▶ Exercise directions
Scan the records below. List lines holding "filter".
(Input data begins)
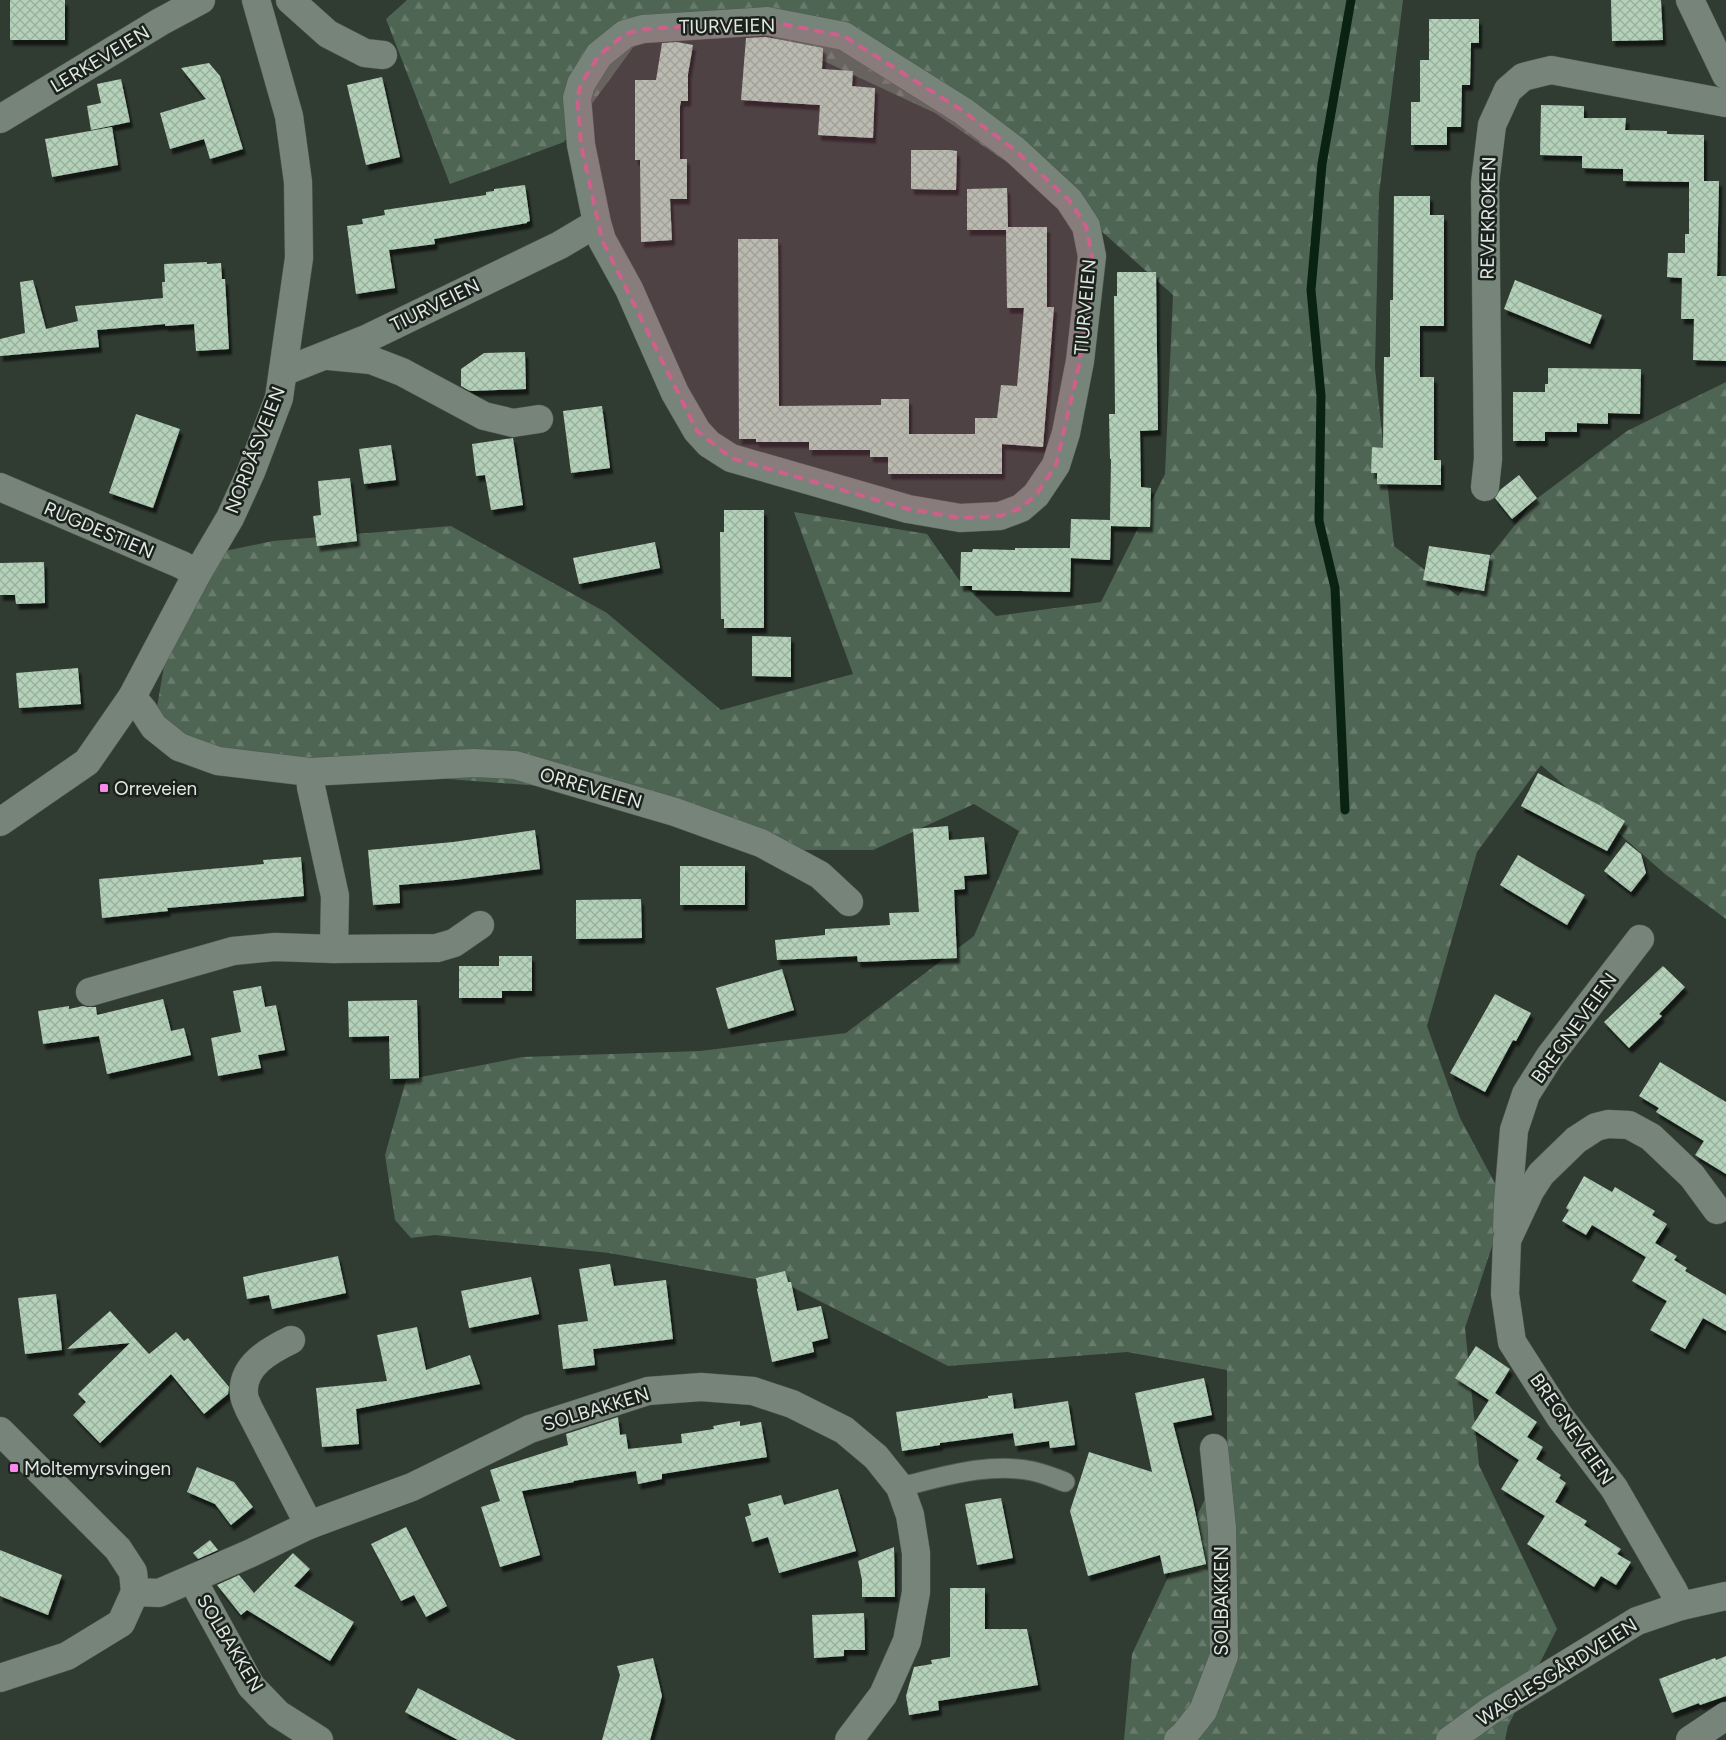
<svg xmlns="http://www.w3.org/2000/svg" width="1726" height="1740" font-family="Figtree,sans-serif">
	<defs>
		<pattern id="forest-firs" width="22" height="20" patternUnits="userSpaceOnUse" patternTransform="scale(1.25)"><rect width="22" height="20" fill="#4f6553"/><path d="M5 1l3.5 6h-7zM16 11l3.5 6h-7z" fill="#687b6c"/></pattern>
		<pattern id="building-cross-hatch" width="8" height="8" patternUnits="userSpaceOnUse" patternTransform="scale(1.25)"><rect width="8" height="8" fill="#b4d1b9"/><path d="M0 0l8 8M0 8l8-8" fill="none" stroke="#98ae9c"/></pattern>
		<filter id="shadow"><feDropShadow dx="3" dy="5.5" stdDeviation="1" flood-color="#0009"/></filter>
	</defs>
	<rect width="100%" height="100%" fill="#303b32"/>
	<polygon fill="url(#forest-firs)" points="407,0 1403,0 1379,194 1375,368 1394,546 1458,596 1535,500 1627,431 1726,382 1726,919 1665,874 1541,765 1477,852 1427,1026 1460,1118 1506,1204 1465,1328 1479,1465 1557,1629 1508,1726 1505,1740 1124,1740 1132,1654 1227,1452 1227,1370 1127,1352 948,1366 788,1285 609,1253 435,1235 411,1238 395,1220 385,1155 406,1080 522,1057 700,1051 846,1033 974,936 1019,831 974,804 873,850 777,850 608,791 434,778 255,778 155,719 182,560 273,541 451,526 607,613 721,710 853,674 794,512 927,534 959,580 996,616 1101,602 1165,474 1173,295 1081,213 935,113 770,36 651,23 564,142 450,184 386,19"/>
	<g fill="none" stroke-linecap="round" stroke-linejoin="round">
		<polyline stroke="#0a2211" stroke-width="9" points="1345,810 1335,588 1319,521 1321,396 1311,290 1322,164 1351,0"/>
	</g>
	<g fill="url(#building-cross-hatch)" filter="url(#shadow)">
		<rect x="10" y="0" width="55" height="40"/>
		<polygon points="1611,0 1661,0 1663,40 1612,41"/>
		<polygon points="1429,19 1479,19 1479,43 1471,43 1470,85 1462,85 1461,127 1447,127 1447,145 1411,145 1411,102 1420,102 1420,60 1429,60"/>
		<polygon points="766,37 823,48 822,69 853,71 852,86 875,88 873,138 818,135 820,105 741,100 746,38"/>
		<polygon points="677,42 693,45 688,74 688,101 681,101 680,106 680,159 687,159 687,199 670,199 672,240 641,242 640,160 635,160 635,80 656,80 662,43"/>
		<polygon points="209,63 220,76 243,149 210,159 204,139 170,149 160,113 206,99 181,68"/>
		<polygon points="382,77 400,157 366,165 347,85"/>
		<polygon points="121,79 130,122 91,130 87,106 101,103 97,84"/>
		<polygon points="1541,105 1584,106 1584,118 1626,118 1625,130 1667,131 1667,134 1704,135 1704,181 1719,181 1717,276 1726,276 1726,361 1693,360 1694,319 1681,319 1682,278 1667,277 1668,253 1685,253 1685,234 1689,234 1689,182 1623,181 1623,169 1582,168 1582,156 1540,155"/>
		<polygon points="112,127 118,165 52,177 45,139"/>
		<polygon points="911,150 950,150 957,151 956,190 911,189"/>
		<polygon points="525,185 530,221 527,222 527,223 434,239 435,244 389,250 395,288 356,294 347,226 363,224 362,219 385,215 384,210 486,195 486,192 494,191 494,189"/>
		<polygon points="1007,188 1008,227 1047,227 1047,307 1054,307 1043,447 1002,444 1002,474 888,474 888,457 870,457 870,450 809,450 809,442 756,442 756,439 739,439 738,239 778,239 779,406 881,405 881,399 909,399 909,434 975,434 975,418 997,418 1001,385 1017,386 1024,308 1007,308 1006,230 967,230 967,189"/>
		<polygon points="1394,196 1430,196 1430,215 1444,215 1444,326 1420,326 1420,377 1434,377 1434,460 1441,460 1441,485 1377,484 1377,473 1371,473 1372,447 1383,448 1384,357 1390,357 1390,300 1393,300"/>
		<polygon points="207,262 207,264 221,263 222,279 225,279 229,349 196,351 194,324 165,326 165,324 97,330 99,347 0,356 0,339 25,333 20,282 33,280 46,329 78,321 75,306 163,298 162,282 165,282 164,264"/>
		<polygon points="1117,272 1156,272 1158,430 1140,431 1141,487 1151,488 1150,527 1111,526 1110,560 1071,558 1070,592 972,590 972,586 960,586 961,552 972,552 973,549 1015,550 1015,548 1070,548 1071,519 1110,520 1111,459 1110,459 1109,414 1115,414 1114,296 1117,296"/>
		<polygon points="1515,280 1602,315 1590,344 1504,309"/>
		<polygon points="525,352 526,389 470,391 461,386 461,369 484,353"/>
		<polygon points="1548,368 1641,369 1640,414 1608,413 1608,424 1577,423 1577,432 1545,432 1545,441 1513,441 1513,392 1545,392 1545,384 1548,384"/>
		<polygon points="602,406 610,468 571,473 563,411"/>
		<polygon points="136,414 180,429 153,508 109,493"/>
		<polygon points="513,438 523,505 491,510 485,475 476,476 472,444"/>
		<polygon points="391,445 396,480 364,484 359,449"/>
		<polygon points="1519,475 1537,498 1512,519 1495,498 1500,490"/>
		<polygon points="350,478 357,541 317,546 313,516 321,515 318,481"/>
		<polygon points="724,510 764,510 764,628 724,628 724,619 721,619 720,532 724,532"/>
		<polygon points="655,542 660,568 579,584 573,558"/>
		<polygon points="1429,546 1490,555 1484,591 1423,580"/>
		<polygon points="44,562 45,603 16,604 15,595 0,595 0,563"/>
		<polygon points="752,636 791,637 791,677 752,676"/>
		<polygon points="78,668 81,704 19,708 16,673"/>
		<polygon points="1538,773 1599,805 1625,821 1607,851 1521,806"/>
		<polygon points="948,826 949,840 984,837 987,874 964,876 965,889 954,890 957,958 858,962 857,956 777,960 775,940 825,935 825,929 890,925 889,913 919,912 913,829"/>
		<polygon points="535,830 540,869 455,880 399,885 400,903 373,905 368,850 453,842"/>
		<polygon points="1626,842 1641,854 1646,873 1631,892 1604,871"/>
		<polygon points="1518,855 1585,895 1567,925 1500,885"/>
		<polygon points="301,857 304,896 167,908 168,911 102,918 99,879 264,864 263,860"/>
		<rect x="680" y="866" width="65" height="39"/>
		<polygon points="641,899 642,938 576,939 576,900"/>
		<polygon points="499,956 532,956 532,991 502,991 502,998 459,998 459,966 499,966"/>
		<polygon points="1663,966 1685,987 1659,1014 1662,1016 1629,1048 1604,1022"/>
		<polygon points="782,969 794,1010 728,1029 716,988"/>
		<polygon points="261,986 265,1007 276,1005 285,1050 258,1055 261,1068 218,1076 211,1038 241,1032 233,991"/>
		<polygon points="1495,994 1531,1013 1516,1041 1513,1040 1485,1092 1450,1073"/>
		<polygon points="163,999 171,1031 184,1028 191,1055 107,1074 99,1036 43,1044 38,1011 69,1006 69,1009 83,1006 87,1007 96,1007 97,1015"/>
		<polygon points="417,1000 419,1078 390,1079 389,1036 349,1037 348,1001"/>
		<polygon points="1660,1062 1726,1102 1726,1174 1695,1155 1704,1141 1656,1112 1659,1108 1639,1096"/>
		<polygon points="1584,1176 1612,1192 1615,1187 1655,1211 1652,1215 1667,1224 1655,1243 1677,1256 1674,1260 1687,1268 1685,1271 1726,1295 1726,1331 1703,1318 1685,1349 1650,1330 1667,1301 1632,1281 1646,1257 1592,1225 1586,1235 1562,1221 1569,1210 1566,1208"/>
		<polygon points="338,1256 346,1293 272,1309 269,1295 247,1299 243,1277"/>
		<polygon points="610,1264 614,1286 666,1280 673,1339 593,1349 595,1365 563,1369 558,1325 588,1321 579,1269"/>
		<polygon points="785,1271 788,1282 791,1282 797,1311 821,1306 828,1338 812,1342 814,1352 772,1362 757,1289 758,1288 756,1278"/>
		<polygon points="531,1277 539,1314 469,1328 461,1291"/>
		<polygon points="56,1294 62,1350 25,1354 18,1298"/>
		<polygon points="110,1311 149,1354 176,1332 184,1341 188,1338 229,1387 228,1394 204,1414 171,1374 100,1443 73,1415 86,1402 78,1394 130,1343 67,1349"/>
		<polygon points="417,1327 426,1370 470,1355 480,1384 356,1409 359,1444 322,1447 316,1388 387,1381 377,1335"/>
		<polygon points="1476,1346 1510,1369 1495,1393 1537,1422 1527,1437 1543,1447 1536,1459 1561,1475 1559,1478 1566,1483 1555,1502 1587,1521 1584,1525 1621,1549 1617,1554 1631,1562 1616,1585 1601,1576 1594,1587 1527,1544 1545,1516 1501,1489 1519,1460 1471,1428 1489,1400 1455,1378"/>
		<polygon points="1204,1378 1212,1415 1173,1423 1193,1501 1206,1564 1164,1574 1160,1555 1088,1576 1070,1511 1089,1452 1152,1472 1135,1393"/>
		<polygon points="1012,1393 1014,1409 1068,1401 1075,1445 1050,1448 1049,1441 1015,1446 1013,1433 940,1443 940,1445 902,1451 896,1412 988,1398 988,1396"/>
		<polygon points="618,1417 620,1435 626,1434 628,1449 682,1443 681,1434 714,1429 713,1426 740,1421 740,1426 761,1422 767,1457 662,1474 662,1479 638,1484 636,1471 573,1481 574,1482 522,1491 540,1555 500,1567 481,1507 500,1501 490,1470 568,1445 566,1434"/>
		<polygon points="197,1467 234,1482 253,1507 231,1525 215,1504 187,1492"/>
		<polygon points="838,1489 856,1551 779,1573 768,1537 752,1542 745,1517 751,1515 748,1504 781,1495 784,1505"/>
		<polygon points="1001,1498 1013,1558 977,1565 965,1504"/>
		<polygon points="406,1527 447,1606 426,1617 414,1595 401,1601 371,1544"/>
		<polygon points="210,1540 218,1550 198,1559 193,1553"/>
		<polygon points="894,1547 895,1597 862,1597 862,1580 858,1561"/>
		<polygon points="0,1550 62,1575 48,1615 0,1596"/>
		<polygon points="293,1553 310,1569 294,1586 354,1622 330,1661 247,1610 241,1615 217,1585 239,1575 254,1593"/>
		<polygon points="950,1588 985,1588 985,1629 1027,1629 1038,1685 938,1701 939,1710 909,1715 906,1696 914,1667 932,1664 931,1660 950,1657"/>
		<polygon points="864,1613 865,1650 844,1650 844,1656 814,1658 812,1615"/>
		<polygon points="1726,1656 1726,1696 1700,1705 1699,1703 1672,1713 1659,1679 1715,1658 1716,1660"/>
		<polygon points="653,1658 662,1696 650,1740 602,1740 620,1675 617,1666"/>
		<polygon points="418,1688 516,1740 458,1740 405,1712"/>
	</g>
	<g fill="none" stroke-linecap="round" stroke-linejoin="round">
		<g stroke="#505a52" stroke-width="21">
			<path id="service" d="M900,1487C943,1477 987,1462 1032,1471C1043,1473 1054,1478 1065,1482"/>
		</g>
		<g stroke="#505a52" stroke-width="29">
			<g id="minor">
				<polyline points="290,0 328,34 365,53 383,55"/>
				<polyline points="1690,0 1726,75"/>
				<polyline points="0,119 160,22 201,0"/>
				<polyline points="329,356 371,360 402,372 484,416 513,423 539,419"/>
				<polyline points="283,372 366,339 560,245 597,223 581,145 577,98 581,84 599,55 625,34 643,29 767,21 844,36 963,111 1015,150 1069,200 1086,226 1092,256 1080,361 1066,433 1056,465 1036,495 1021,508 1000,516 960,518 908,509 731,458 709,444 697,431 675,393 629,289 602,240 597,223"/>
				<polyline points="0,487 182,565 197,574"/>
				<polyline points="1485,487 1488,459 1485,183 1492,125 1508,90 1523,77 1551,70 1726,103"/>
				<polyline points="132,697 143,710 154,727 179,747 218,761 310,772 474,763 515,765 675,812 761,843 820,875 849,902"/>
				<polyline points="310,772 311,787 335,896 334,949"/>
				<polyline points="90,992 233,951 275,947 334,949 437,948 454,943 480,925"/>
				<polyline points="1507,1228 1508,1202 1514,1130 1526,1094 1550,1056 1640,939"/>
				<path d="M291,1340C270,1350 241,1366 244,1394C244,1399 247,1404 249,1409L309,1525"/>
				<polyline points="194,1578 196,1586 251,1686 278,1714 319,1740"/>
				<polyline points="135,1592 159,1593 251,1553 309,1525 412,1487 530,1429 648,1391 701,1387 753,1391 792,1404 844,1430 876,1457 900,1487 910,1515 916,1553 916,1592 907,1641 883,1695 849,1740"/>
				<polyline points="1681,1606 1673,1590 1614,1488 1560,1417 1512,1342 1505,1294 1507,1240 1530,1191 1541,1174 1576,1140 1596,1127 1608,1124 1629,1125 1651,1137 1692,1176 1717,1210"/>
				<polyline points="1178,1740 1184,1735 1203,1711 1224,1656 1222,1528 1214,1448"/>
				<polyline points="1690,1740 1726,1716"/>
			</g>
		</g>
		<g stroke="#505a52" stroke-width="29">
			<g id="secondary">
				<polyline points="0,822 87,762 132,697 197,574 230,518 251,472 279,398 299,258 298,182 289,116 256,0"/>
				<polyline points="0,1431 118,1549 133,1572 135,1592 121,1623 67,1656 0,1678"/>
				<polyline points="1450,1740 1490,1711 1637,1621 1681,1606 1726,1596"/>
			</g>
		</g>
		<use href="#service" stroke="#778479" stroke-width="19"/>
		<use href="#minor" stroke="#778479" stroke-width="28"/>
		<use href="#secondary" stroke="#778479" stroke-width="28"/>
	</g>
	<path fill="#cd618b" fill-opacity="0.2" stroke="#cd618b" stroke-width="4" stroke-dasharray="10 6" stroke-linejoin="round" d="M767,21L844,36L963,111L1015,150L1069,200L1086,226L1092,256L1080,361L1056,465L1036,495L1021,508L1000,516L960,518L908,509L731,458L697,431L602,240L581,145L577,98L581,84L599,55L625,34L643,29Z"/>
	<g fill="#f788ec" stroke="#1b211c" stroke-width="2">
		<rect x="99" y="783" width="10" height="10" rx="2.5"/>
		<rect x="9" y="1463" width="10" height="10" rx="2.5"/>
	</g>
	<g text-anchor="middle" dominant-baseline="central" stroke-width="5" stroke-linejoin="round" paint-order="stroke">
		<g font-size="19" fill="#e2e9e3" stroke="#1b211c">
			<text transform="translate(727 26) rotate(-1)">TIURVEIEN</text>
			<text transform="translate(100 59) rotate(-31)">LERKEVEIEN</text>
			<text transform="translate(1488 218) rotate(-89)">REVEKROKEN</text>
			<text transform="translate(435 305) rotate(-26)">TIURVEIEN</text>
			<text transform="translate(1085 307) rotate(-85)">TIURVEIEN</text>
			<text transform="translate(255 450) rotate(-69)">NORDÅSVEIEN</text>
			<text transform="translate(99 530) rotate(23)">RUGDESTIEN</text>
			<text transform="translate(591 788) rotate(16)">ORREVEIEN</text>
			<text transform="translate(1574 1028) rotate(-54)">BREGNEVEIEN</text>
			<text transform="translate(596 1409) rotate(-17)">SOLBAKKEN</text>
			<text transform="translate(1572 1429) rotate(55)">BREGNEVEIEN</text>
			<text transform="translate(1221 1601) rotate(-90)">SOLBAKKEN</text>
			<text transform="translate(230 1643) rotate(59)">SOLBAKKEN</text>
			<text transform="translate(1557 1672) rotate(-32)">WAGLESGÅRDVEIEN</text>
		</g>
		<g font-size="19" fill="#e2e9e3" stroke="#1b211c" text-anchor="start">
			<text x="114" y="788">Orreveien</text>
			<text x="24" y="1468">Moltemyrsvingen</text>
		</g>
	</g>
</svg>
(Input data ends)
▶ Solution to the exercise
		<filter id="shadow"><feDropShadow dx="3" dy="5.5" stdDeviation="1" flood-color="#0009"/></filter>
	<g fill="url(#building-cross-hatch)" filter="url(#shadow)">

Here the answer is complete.